Patients with bronchiectasis, with or without FAO, had similar microbiome profiles characterized by reduced alpha diversity and a predominance of Proteobacteria, distinctly different from COPD patients who exhibited more Firmicutes, greater diversity, and more commensal taxa. Furthermore, compared to COPD and bronchiectasis without FAO, bronchiectasis with FAO showed more severe disease and a higher risk of exacerbations. A significant correlation was found between the presence of Pseudomonas aeruginosa and increased airway neutrophilic inflammation such as Interleukin [IL]-1β, IL-8, and tumor necrosis factor-alpha [TNF]-α, as well as with higher bronchiectasis severity, which might contribute to an increased risk of exacerbations. Moreover, in bronchiectasis patients with FAO, the ROSE (Radiology, Obstruction, Symptoms, and Exposure) criteria were employed to classify individuals as either ROSE (+) or ROSE (-), based on smoking history. This classification highlighted differences in clinical features, inflammatory profiles, and slight microbiome variations between ROSE (-) and ROSE (+) patients, suggesting diverse endotypes within the bronchiectasis with FAO group.

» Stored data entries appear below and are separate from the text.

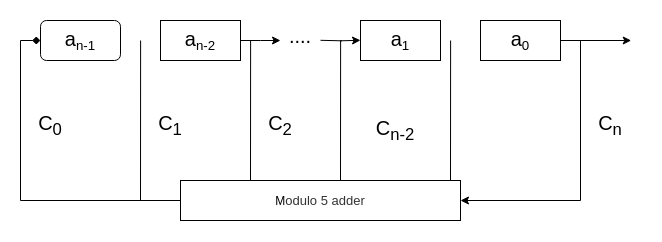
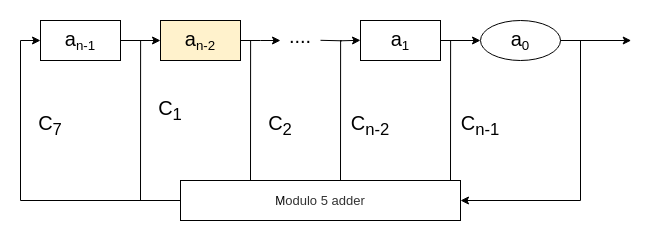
  <mxCell id="0" />
  <mxCell id="1" parent="0" />
  <mxCell id="2" style="edgeStyle=orthogonalEdgeStyle;rounded=0;orthogonalLoop=1;jettySize=auto;html=1;fontSize=20;entryX=1;entryY=0.5;entryDx=0;entryDy=0;" edge="1" parent="1" source="3" target="11"><mxGeometry relative="1" as="geometry"><mxPoint x="600" y="200" as="targetPoint" /><Array as="points"><mxPoint x="580" y="40" /><mxPoint x="580" y="200" /></Array></mxGeometry></mxCell>
- <mxCell id="3" value="&lt;font style=&quot;font-size: 20px&quot;&gt;a&lt;/font&gt;&lt;font size=&quot;3&quot;&gt;&lt;sub&gt;0&lt;/sub&gt;&lt;/font&gt;" style="rounded=0;whiteSpace=wrap;html=1;" vertex="1" parent="1"><mxGeometry x="480" y="20" width="80" height="40" as="geometry" /></mxCell>
+ <mxCell id="3" value="&lt;font style=&quot;font-size: 20px&quot;&gt;a&lt;/font&gt;&lt;font size=&quot;3&quot;&gt;&lt;sub&gt;0&lt;/sub&gt;&lt;/font&gt;" style="ellipse;whiteSpace=wrap;html=1;" vertex="1" parent="1"><mxGeometry x="480" y="20" width="80" height="40" as="geometry" /></mxCell>
+ <mxCell id="4" style="edgeStyle=orthogonalEdgeStyle;rounded=0;orthogonalLoop=1;jettySize=auto;html=1;entryX=0;entryY=0.5;entryDx=0;entryDy=0;fontSize=20;" edge="1" parent="1" source="5" target="3"><mxGeometry relative="1" as="geometry" /></mxCell>
  <mxCell id="5" value="&lt;font style=&quot;font-size: 20px&quot;&gt;a&lt;/font&gt;&lt;font size=&quot;3&quot;&gt;&lt;sub&gt;1&lt;/sub&gt;&lt;/font&gt;" style="rounded=0;whiteSpace=wrap;html=1;" vertex="1" parent="1"><mxGeometry x="360" y="20" width="80" height="40" as="geometry" /></mxCell>
- <mxCell id="7" value="&lt;font style=&quot;font-size: 20px&quot;&gt;a&lt;/font&gt;&lt;font size=&quot;3&quot;&gt;&lt;sub&gt;n-1&lt;/sub&gt;&lt;/font&gt;" style="whiteSpace=wrap;html=1;rounded=1;" vertex="1" parent="1"><mxGeometry x="40" y="20" width="80" height="40" as="geometry" /></mxCell>
+ <mxCell id="6" style="edgeStyle=orthogonalEdgeStyle;rounded=0;orthogonalLoop=1;jettySize=auto;html=1;entryX=0;entryY=0.5;entryDx=0;entryDy=0;fontSize=20;" edge="1" parent="1" source="7" target="9"><mxGeometry relative="1" as="geometry" /></mxCell>
+ <mxCell id="7" value="&lt;font style=&quot;font-size: 20px&quot;&gt;a&lt;/font&gt;&lt;font size=&quot;3&quot;&gt;&lt;sub&gt;n-1&lt;/sub&gt;&lt;/font&gt;" style="rounded=0;whiteSpace=wrap;html=1;" vertex="1" parent="1"><mxGeometry x="40" y="20" width="80" height="40" as="geometry" /></mxCell>
  <mxCell id="8" style="edgeStyle=orthogonalEdgeStyle;rounded=0;orthogonalLoop=1;jettySize=auto;html=1;fontSize=20;" edge="1" parent="1" source="9"><mxGeometry relative="1" as="geometry"><mxPoint x="280" y="40" as="targetPoint" /></mxGeometry></mxCell>
- <mxCell id="9" value="&lt;font style=&quot;font-size: 20px&quot;&gt;a&lt;/font&gt;&lt;font size=&quot;3&quot;&gt;&lt;sub&gt;n-2&lt;/sub&gt;&lt;/font&gt;" style="rounded=0;whiteSpace=wrap;html=1;" vertex="1" parent="1"><mxGeometry x="160" y="20" width="80" height="40" as="geometry" /></mxCell>
- <mxCell id="10" style="edgeStyle=orthogonalEdgeStyle;rounded=0;orthogonalLoop=1;jettySize=auto;html=1;fontSize=20;entryX=0;entryY=0.5;entryDx=0;entryDy=0;endArrow=diamond;" edge="1" parent="1" source="11" target="7"><mxGeometry relative="1" as="geometry"><mxPoint x="20" y="40" as="targetPoint" /><Array as="points"><mxPoint x="20" y="200" /><mxPoint x="20" y="40" /></Array></mxGeometry></mxCell>
+ <mxCell id="9" value="&lt;font style=&quot;font-size: 20px&quot;&gt;a&lt;/font&gt;&lt;font size=&quot;3&quot;&gt;&lt;sub&gt;n-2&lt;/sub&gt;&lt;/font&gt;" style="rounded=0;whiteSpace=wrap;html=1;fillColor=#fff2cc;" vertex="1" parent="1"><mxGeometry x="160" y="20" width="80" height="40" as="geometry" /></mxCell>
+ <mxCell id="10" style="edgeStyle=orthogonalEdgeStyle;rounded=0;orthogonalLoop=1;jettySize=auto;html=1;fontSize=20;entryX=0;entryY=0.5;entryDx=0;entryDy=0;" edge="1" parent="1" source="11" target="7"><mxGeometry relative="1" as="geometry"><mxPoint x="20" y="40" as="targetPoint" /><Array as="points"><mxPoint x="20" y="200" /><mxPoint x="20" y="40" /></Array></mxGeometry></mxCell>
  <mxCell id="11" value="&lt;span class=&quot;op_dict_text2&quot; style=&quot;float: left ; margin: 0px ; padding: 0px ; max-height: 60px ; overflow: hidden ; word-break: normal&quot;&gt;M&lt;a target=&quot;_blank&quot; href=&quot;http://www.baidu.com/link?url=7W8i1-Cz8W26zt4Qq9AyJISh-8PAU03k23rz2J2SI-WVyf8qZdsGWDhhY0k9yiNymMxolG5AYlm0-n-qb07FDMEwAaEWQh_nmJZd-ZsezIisiKixOiwvK3FIU5g7lgTh&quot; style=&quot;color: rgb(51 , 51 , 51) ; text-decoration: none ; font-size: 13px&quot;&gt;odulo 5 adder&lt;/a&gt;&lt;/span&gt;" style="rounded=0;whiteSpace=wrap;html=1;" vertex="1" parent="1"><mxGeometry x="180" y="180" width="280" height="40" as="geometry" /></mxCell>
  <mxCell id="12" value="" style="endArrow=none;html=1;rounded=0;fontSize=20;" edge="1" parent="1"><mxGeometry width="50" height="50" relative="1" as="geometry"><mxPoint x="140" y="200" as="sourcePoint" /><mxPoint x="140.12" y="40" as="targetPoint" /></mxGeometry></mxCell>
  <mxCell id="13" value="...." style="text;html=1;strokeColor=none;fillColor=none;align=center;verticalAlign=middle;whiteSpace=wrap;rounded=0;fontSize=20;" vertex="1" parent="1"><mxGeometry x="270" y="20" width="60" height="30" as="geometry" /></mxCell>
  <mxCell id="14" style="edgeStyle=orthogonalEdgeStyle;rounded=0;orthogonalLoop=1;jettySize=auto;html=1;fontSize=20;" edge="1" parent="1"><mxGeometry relative="1" as="geometry"><mxPoint x="360" y="39.8" as="targetPoint" /><mxPoint x="320" y="39.8" as="sourcePoint" /></mxGeometry></mxCell>
  <mxCell id="15" value="" style="endArrow=none;html=1;rounded=0;fontSize=20;" edge="1" parent="1"><mxGeometry width="50" height="50" relative="1" as="geometry"><mxPoint x="250" y="180" as="sourcePoint" /><mxPoint x="250.12" y="40" as="targetPoint" /></mxGeometry></mxCell>
  <mxCell id="16" value="" style="endArrow=none;html=1;rounded=0;fontSize=20;" edge="1" parent="1"><mxGeometry width="50" height="50" relative="1" as="geometry"><mxPoint x="340" y="180" as="sourcePoint" /><mxPoint x="340.12" y="40" as="targetPoint" /></mxGeometry></mxCell>
  <mxCell id="17" value="" style="endArrow=none;html=1;rounded=0;fontSize=20;" edge="1" parent="1"><mxGeometry width="50" height="50" relative="1" as="geometry"><mxPoint x="450" y="180" as="sourcePoint" /><mxPoint x="450.12" y="40" as="targetPoint" /></mxGeometry></mxCell>
- <mxCell id="18" value="C&lt;sub&gt;0&lt;/sub&gt;" style="text;html=1;strokeColor=none;fillColor=none;align=center;verticalAlign=middle;whiteSpace=wrap;rounded=0;fontSize=20;" vertex="1" parent="1"><mxGeometry x="20" y="110" width="60" height="30" as="geometry" /></mxCell>
- <mxCell id="19" value="C&lt;sub&gt;1&lt;/sub&gt;" style="text;html=1;strokeColor=none;fillColor=none;align=center;verticalAlign=middle;whiteSpace=wrap;rounded=0;fontSize=20;" vertex="1" parent="1"><mxGeometry x="140" y="110" width="60" height="30" as="geometry" /></mxCell>
+ <mxCell id="18" value="C&lt;sub&gt;7&lt;/sub&gt;" style="text;html=1;strokeColor=none;fillColor=none;align=center;verticalAlign=middle;whiteSpace=wrap;rounded=0;fontSize=20;" vertex="1" parent="1"><mxGeometry x="20" y="110" width="60" height="30" as="geometry" /></mxCell>
+ <mxCell id="19" value="C&lt;sub&gt;1&lt;/sub&gt;" style="text;html=1;strokeColor=none;fillColor=none;align=center;verticalAlign=middle;whiteSpace=wrap;rounded=0;fontSize=20;" vertex="1" parent="1"><mxGeometry x="140" y="95" width="60" height="30" as="geometry" /></mxCell>
  <mxCell id="20" value="C&lt;sub&gt;2&lt;/sub&gt;" style="text;html=1;strokeColor=none;fillColor=none;align=center;verticalAlign=middle;whiteSpace=wrap;rounded=0;fontSize=20;" vertex="1" parent="1"><mxGeometry x="250" y="110" width="60" height="30" as="geometry" /></mxCell>
- <mxCell id="21" value="C&lt;sub&gt;n-2&lt;/sub&gt;" style="text;html=1;strokeColor=none;fillColor=none;align=center;verticalAlign=middle;whiteSpace=wrap;rounded=0;fontSize=20;" vertex="1" parent="1"><mxGeometry x="365" y="115" width="60" height="30" as="geometry" /></mxCell>
- <mxCell id="23" value="C&lt;sub&gt;n&lt;/sub&gt;" style="text;html=1;strokeColor=none;fillColor=none;align=center;verticalAlign=middle;whiteSpace=wrap;rounded=0;fontSize=20;" vertex="1" parent="1"><mxGeometry x="580" y="110" width="60" height="30" as="geometry" /></mxCell>
+ <mxCell id="21" value="C&lt;sub&gt;n-2&lt;/sub&gt;" style="text;html=1;strokeColor=none;fillColor=none;align=center;verticalAlign=middle;whiteSpace=wrap;rounded=0;fontSize=20;" vertex="1" parent="1"><mxGeometry x="340" y="110" width="60" height="30" as="geometry" /></mxCell>
+ <mxCell id="22" value="C&lt;sub&gt;n-1&lt;/sub&gt;" style="text;html=1;strokeColor=none;fillColor=none;align=center;verticalAlign=middle;whiteSpace=wrap;rounded=0;fontSize=20;" vertex="1" parent="1"><mxGeometry x="450" y="110" width="60" height="30" as="geometry" /></mxCell>
  <mxCell id="24" value="" style="endArrow=classic;html=1;rounded=0;fontSize=20;" edge="1" parent="1" source="3"><mxGeometry width="50" height="50" relative="1" as="geometry"><mxPoint x="560" y="90" as="sourcePoint" /><mxPoint x="630.711" y="40" as="targetPoint" /></mxGeometry></mxCell>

Bronchiectasis patients with FAO may exhibit two distinct endotypes, as defined by ROSE criteria, characterized by greater disease severity and a lung microbiome more similar to bronchiectasis without FAO than to COPD. The significant correlation between Pseudomonas aeruginosa colonization and increased airway neutrophilic inflammation, as well as disease severity, underscores the clinical relevance of microbial patterns. This finding reinforces the potential role of these patterns in the progression and exacerbations of bronchiectasis with FAO.
气流阻塞是支气管扩张症严重程度和预后的标志。在有固定气流阻塞(FAO)的支气管扩张症患者中,肺部微生物群、气道炎症与结局之间的关系尚不清楚。本研究旨在探讨有无 FAO 的支气管扩张症患者的这些相互作用,并将其与慢性阻塞性肺疾病(COPD)患者进行比较。
本研究在台湾进行,纳入了支气管扩张症或 COPD 患者。为了分析肺部微生物群并评估炎症标志物,对支气管肺泡灌洗液(BAL)样本进行了 16S rRNA 基因测序。研究队列包括 181 名患者:86 名 COPD 患者、46 名支气管扩张症患者和 49 名支气管扩张症合并 FAO 患者,通过肺量测定法进行确诊。
有或无 FAO 的支气管扩张症患者的微生物群特征相似,表现为α多样性降低,优势菌为变形菌门,与 COPD 患者明显不同,后者表现为厚壁菌门更多、多样性更大、共生菌更多。此外,与 COPD 和无 FAO 的支气管扩张症患者相比,有 FAO 的支气管扩张症患者的疾病更严重,发生加重的风险更高。与气道中性粒细胞炎症标志物(如白细胞介素[IL]-1β、IL-8 和肿瘤坏死因子-α[TNF]-α)的增加一样,铜绿假单胞菌的存在与支气管扩张症的严重程度呈显著正相关,这可能会增加加重的风险。此外,在有 FAO 的支气管扩张症患者中,根据吸烟史,采用 ROSE(放射学、阻塞、症状和暴露)标准将患者分为 ROSE(+)或 ROSE(-)。这种分类突出了 ROSE(-)和 ROSE(+)患者之间临床特征、炎症谱和轻微微生物群差异,表明有 FAO 的支气管扩张症患者可能存在两种不同的表型,这两种表型与无 FAO 的支气管扩张症患者更相似,而与 COPD 患者不同。铜绿假单胞菌定植与气道中性粒细胞炎症增加以及疾病严重程度之间的显著相关性突出了微生物群模式的临床相关性。这一发现强化了这些模式在有 FAO 的支气管扩张症的进展和加重中的潜在作用。